Et l’autre client avait répété lui aussi :

— À l’Alcazar, pour Mlle Chonchon.

Imperturbable, la caissière, dont la main tremblait cependant un peu – car elle était désolée de cette coïncidence fâcheuse, qui faisait se rencontrer au même moment, devant elle, deux adorateurs de la chanteuse – nota l’adresse.

Lorsqu’elle releva le nez, les deux clients avaient disparu, mais ils n’étaient pas loin, et, tous deux, dans la rue, dissimulaient mal un inextinguible rire.

— Fandor.

— Juve.

— Eh bien, mon petit Fandor, je t’y pince à envoyer des bouquets à des chanteuses de beuglant.

— Je vous conseille de parler. N’essayez pas de dissimuler, Juve. Je constate que vous êtes en train de vous plonger dans la plus sombre débauche. Est-ce raisonnable de la part d’un homme de votre âge, de faire de semblables folies ?

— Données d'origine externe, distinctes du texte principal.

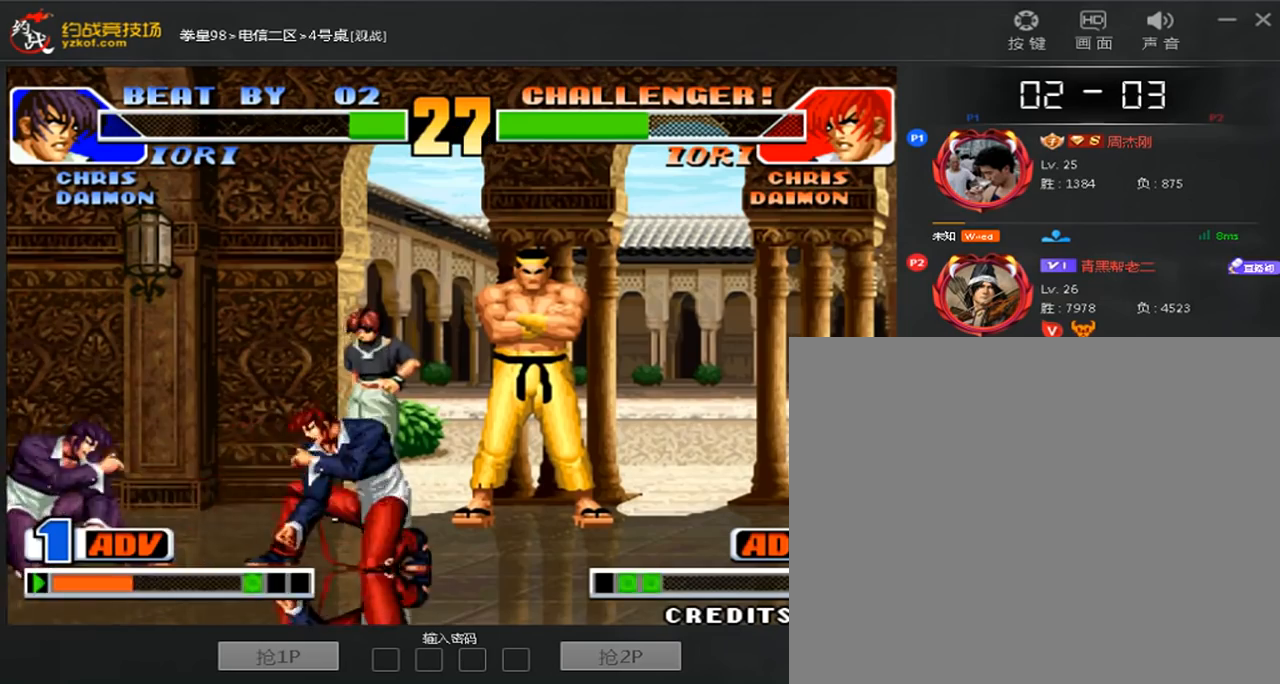
{"dt_ms": 520, "buttons": ["B"], "left_stick": "down-left", "events": [[160, "B", "down"], [200, "left_stick", "down-left"]]}
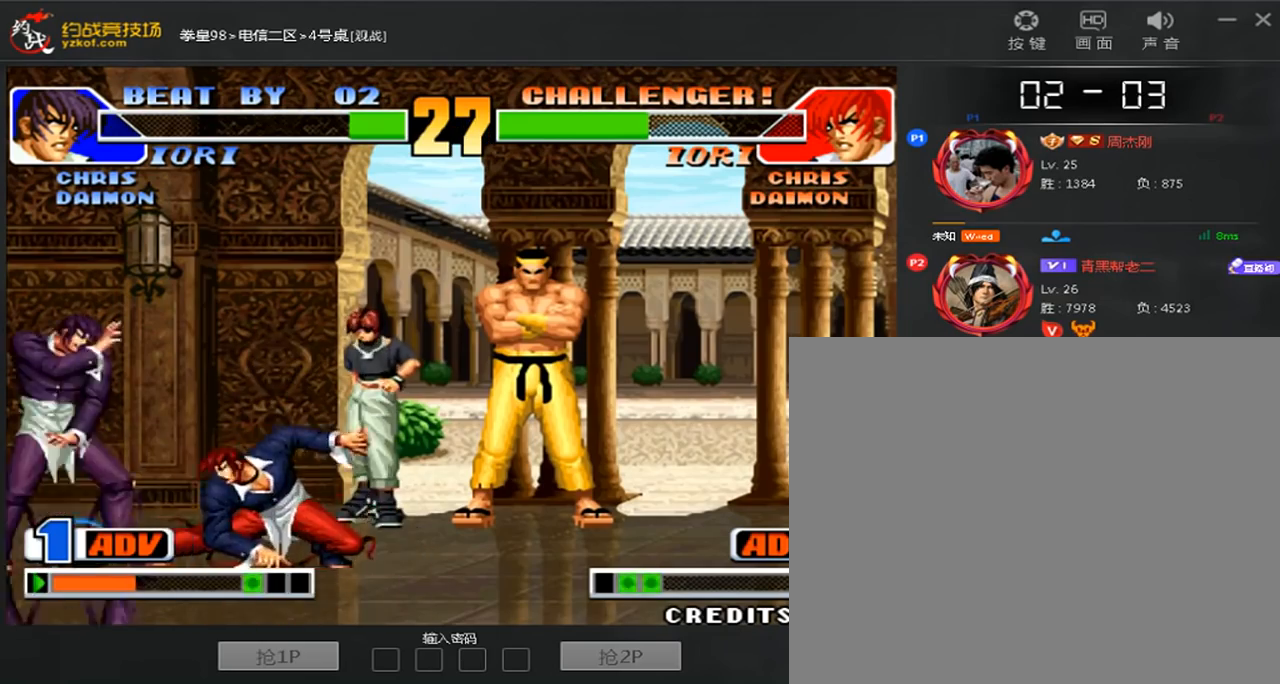
{"dt_ms": 480, "buttons": [], "left_stick": "left", "events": [[40, "A", "down"], [240, "B", "up"], [320, "A", "up"], [320, "left_stick", "center"], [480, "left_stick", "left"]]}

— Soit, conclut le policier, allons dîner ensemble. J’ai deux heures à te consacrer, après, je te quitterai.

— Juve, s’écria Fandor, vous me quitterez peut-être, mais moi, je ne vous lâche pas. J’ai besoin de savoir comment vous allez passer votre nuit.

— Gros malin, tu t’en doutes peut-être.

— Parbleu, Juve, si je m’en doute. Vous avez invité Chonchon à souper.

Juve sourit :

— Et après tout, pourquoi pas ? Mais comment diable le sais-tu ?

— Je le sais, répliqua le journaliste, parce que je l’ai moi-même invitée et qu’elle viendra avec moi, si elle ne vient pas avec vous.

— À moins que…

Les deux hommes se regardèrent en riant :

— À moins que, reprirent-ils l’un et l’autre, nous soupions tous les trois ensemble.

9 – CHONCHON ET SES AMANTS

M. Morel, juge d’instruction à Saint-Calais, était un homme pacifique et paisible, qui n’aimait pas les émotions, cela tenait, comme il le disait lui-même, à ce qu’il avait le cœur délicat et à ce fait également qu’il commençait à être d’un âge où les passions humaines et leurs conséquences ne font plus sur nous qu’une impression très superficielle.

M. Morel allait être bientôt remplacé. Sur sa demande, on liquidait sa retraite, on lui cherchait un successeur et il n’en éprouvait pas d’amertume. Bien au contraire. Respectueux toutefois de son devoir, et résolu à le remplir avec la plus parfaite correction, sinon avec le plus grand enthousiasme, jusqu’à l’heure du repos, M. Morel cependant ne négligeait rien de ses affaires. Et c’est pour cette raison que ce matin-là, dès huit heures moins le quart, on le vit dans les rues de Saint-Calais, se rendant à petits pas au palais de justice.

Un pli barrait son front. M. Morel était soucieux. Ses préoccupations étaient nées depuis le jour du vol de bijoux, commis à l’Hôtel Européen.

Ce jour-là, précisément, M. Morel prévoyait une grosse matinée, car il avait convoqué à son cabinet, pour complément d’enquête, le bijoutier Chambérieux, le marquis de Tergall et l’abbé Jeandron.

M. Morel, en arrivant au Palais de Justice, fut assez étonné de ne pas trouver son fidèle greffier en train d’épousseter la banquette sur laquelle attendaient d’ordinaire les personnes citées par le magistrat.